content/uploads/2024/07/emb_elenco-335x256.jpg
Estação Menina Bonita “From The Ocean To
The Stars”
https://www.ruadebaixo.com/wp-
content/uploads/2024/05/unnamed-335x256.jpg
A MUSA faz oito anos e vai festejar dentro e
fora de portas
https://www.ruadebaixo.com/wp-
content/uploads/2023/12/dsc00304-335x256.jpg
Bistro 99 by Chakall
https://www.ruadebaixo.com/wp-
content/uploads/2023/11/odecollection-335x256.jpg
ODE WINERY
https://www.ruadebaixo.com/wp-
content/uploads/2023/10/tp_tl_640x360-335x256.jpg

Task requirements: The answer should hold exactly the lines running from the one with "A MUSA faz oito anos e vai festejar dentro e" to the final line of the data, both ends counted.

Problem solution:
A MUSA faz oito anos e vai festejar dentro e
fora de portas
https://www.ruadebaixo.com/wp-
content/uploads/2023/12/dsc00304-335x256.jpg
Bistro 99 by Chakall
https://www.ruadebaixo.com/wp-
content/uploads/2023/11/odecollection-335x256.jpg
ODE WINERY
https://www.ruadebaixo.com/wp-
content/uploads/2023/10/tp_tl_640x360-335x256.jpg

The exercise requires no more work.